Se curarsi diventa sempre più “lussuoso”

Difficoltà di accesso alle prestazioni, cattive condizioni delle strutture, medici di famiglia e pediatri meno “disponibili”, deficit e alti costi dell’assistenza residenziale e domiciliare, prezzi, limitazioni e indisponibilità dei farmaci, documentazione sanitaria incompleta o inaccessibile, lentezza del riconoscimento di invalidità e handicap, maggiori criticità nella rete dell’emergenza-urgenza: sono le principali questioni emergenti dal XIX Rapporto PIT Salute, presentato da Cittadinanzattiva, che fotografa un Servizio Sanitario Nazionale decisamente “in ritirata”
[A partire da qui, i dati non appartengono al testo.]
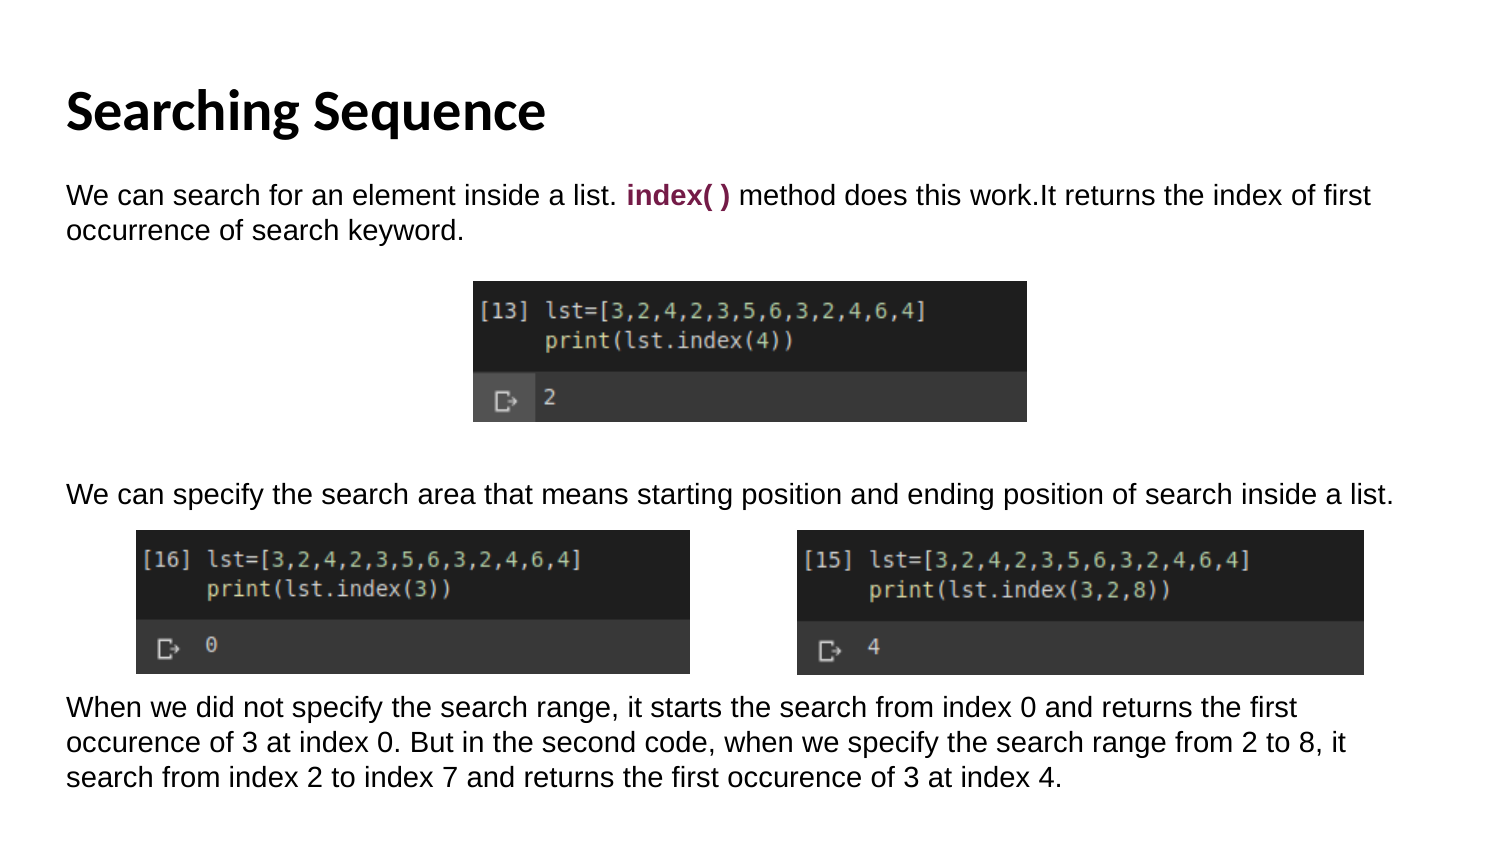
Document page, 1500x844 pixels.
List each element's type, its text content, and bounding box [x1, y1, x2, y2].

text_box We can search for an element inside a list. index( ) method does this work.It returns the index of first occurrence of search keyword. [51, 161, 1449, 256]
text_box When we did not specify the search range, it starts the search from index 0 and returns the first occurence of 3 at index 0. But in the second code, when we specify the search range from 2 to 8, it search from index 2 to index 7 and returns the first occurence of 3 at index 4. [51, 673, 1449, 818]
title Searching Sequence [51, 55, 1449, 150]
text_box We can specify the search area that means starting position and ending position of search inside a list. [51, 460, 1449, 555]
picture [136, 530, 690, 674]
picture [797, 530, 1364, 675]
picture [473, 281, 1027, 423]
Immagine sfuocata di operatori sanitari in fondo a un corridoio di ospedaleDifficoltà di accesso alle prestazioni, cattive condizioni delle strutture, problemi nel rapporto con medici di famiglia e pediatri, deficit e costi dell’assistenza residenziale e domiciliare, criticità per costi, limitazioni e indisponibilità dei farmaci, documentazione sanitaria incompleta o inaccessibile, lentezza nella procedura di riconoscimento dell’invalidità e dell’handicap, maggiori criticità nella rete dell’emergenza-urgenza: sono queste le principali questioni che emergono dal XIX Rapporto PIT Salute (Servizio Sanitario Nazionale: accesso di lusso), presentato a Roma da Cittadinanzattiva e basato su quasi 21.500 segnalazioni giunte ai Servizi PIT Salute Nazionale e Regionali e alle sedi locali del Tribunale per i Diritti del Malato della stessa Cittadinanzattiva.

«Se lo scorso anno – commenta Tonino Aceti, coordinatore nazionale del Tribunale per i Diritti del Malato – avevamo denunciato che si stavano abituando i cittadini a considerare il privato e l’intramoenia come prima scelta, ora ne abbiamo la prova: le persone sono state abituate a farlo per le prestazioni a più basso costo (ecografie, esami del sangue ecc.), ma non perché non vogliano usufruire del Servizio Sanitario Nazionale, bensì perché vivono ogni giorno un assurdo: per tempi e peso dei ticket, a conti fatti, si fa prima ad andare in intramoenia o nel privato. E il Servizio Sanitario Nazionale, in particolare sulle prestazioni meno complesse, e forse anche più “redditizie”, ha di fatto scelto di non essere la prima scelta per i cittadini».

«Altro elemento assurdo – prosegue Aceti – è che si sta parlando di prestazioni previste nei LEA (Livelli Essenziali di Assistenza) e quindi di un diritto. In pratica è questa la “revisione dei LEA” che i cittadini già sperimentano ogni giorno! Per la maggior parte delle persone, invece, il Servizio Sanitario Nazionale rimane quasi insostituibile per le prestazioni a più alto costo, o per particolare impiego di alte tecnologie e professionalità sulle quali però esistono crescenti difficoltà di accesso, oltre che discriminazioni tra cittadini, alle prese con obsolescenza, fatiscenza, igiene, ritardi nella manutenzione e riparazione dei macchinari: tutti fattori che incidono sulla qualità e la sicurezza delle cure e dei luoghi di cura. Insomma, l’effetto sui cittadini delle scelte politico-amministrative è di un Servizio Sanitario Nazionale che sembra “in ritirata”».

«È sotto gli occhi di tutti – conclude il Coordinatore del Tribunale per i Diritti del Malato – la necessità di riallineare i problemi che vivono i cittadini quotidianamente, con le scelte e gli interventi delle Istituzioni. E per farlo è indispensabile garantire la partecipazione delle organizzazioni dei cittadini nella definizione, implementazione e valutazione delle politiche socio-sanitarie, a partire proprio dalla “questione LEA”. Chiediamo pertanto ancora una volta che rappresentanti delle organizzazioni di cittadini siano componenti del Comitato permanente per la verifica dei LEA e della Commissione nazionale per l’aggiornamento degli stessi». (S.B.)